As a Schoolteacher, I increasingly realise how inadequate University teaching is

Adam Seldon
4 min readOct 2, 2019
Teaching to the last minute. This was taken just before a History GCSE exam.

My job as a History teacher often prompts the question “what’s your favourite part of History?” Yet when thinking on my History degree, rather than being able to cast my eyes over a breadth of knowledge of history to choose from, there’s a hotchpot of isolated historical periods. “Oh, British politics”, I muster in response.

It’s my job, rather than degree, that has given me more a better overview of history. Within the context of a wider national focus in secondary education on refining and improving the curriculum, my department met at end of last academic year where we had to make tortuous decisions about what to include and exclude in our key stage 3 (years 7–9) curriculum. We sought to achieve that delicate balance of historical variety with narrative coherence.

Most History degrees are more like historical studies. There is little evidence course convenors consider how they can turn the students that pass through their seminar rooms into historians with a broad sense of history. What is taught is often at the whim of whichever academic happens to not be off on sabbatical. Daniel Willingham explains that stories are ‘psychologically privileged’: the human mind has a propensity to understand knowledge when it is conveyed in a narrative form. Yet the way history is taught in some UK universities, little holds together; there is little sense of historical development.

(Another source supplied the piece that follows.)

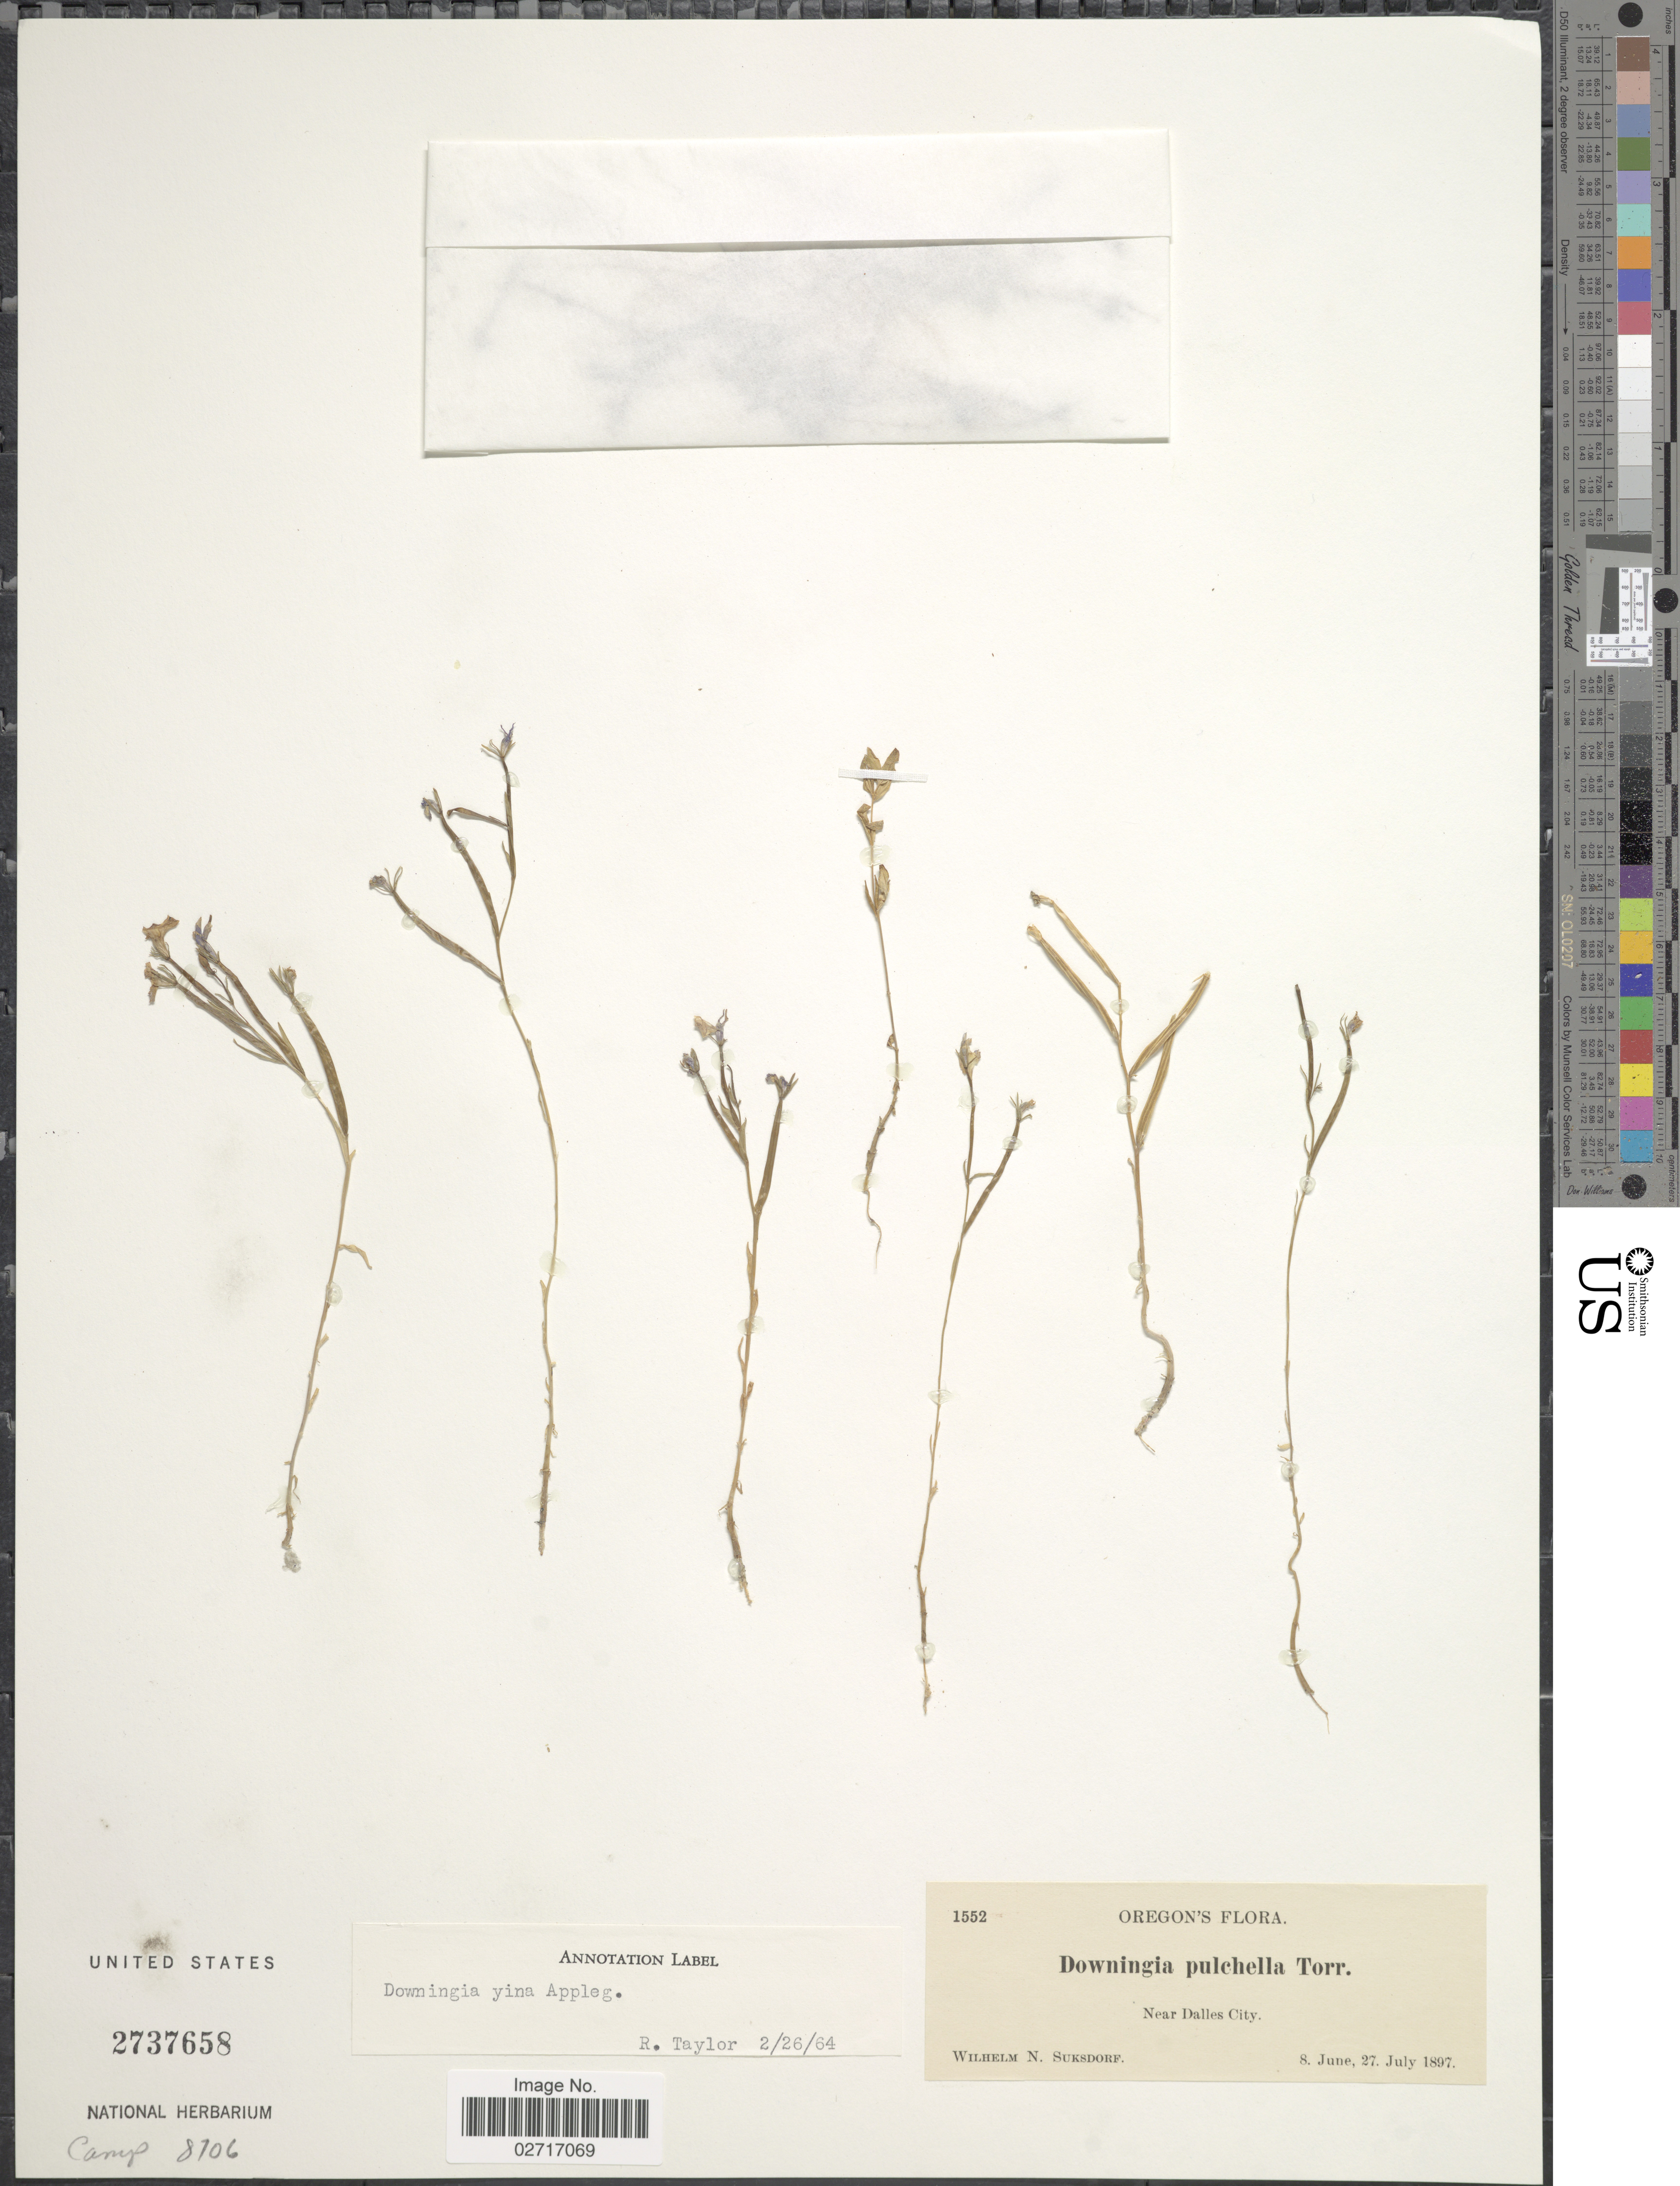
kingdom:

In my later political theory degree, at allegedly one of the best places in the world to take the course, imparting to its students a canon in political philosophy was not a priority. Rather than reading the great minds of east and west, one usually had to wade through the jargon of contemporary academics, a community that speaks to itself, rather than the big questions of humanity.

Unfortunately, the lack of curriculum coherence at universities is not made up for with its teaching and learning. The research revolution in schools does not seem to have penetrated lecturers; “edu twitter” is very much a primary and secondary phenomenon. Recent encounters with university education academics affirm that the no-noes of instruction are still being committed like reading lots of text off slide or overburdening cognitive load with too much information.

The focus on a knowledge rich curriculum and the notion of ‘powerful knowledge’ are a welcome development in schools: teachers are encouraged to be much more specific in stipulating which knowledge they want students to prioritise understanding, both for its educational value and in terms of understanding a subject. Contrast this with a standard seminar preparation for a humanities or social science seminar: go away and read four articles of 200 hundred words in total while mulling over a couple vague of questions the seminar convenor conjures up. Within secondary classrooms settings, where teachers are generally encouraged to cold call, the seminar culture is without rigour or inclusivity. Thirty students pile into a room to discuss the papers few have read in full. Conversation stutters, dominated by a few students who speak up, with there being little anchoring from the seminar leader to direct the conversation towards key themes or conveying of key ideas.

In response to the question of who your favourite teacher it’s a given that we respond with reference to a schoolteacher. Building relationships are central to the role. But engaging with students doesn’t seem to be a priority of lecturers. When I sent a polite email to the convenor of my Masters, complaining how few modules were on offer compared to what was advertised when I applied, she did not deign to respond. Lecturer office hours of a couple a week restrict the time for student interaction. My Vice Chancellor, despite his leadership position, embodied the student-academic divide: his body stooped, his head down, he would shift over the paths of campus, appearing to do his utmost to not have to engage with the riff raff students.

It would be unfair to blame just universities and academics. A recent New Statesman cover article highlighted how the government provides very little incentives for universities to create great teachers. Many academics don’t want to teach, they want to research. Which is fine, but students shouldn’t be fed the delusion they are getting a broad, thought through education in which their education is the priority. Universities do what they must to cater their students, to get them through a vocation which they must do their utmost to prove is a stepping-stone to employability.

Within universities, those that do prioritise teaching do so at the expense of promotion. My supervisor was a conscientious man who won awards among students but did not get formal recognition in terms of post, staying as a Dr not a Professor. The provost of my college who I recently saw at a drinks reunion he’d taken to organise — his raison d’etre is to enhance the student experience — confirmed how little priority there is to foster relationship within universities.

Clearly higher and secondary education has different educational functions. But it seems perverse to give the same label of ‘teaching’ to what schoolteachers versus what academics do. There is a chasm between the two crafts. Often schools are the ones that are supposed to learn from the output of universities. But universities would be doing their students a great service if they popped into some schools and saw actual teaching in action.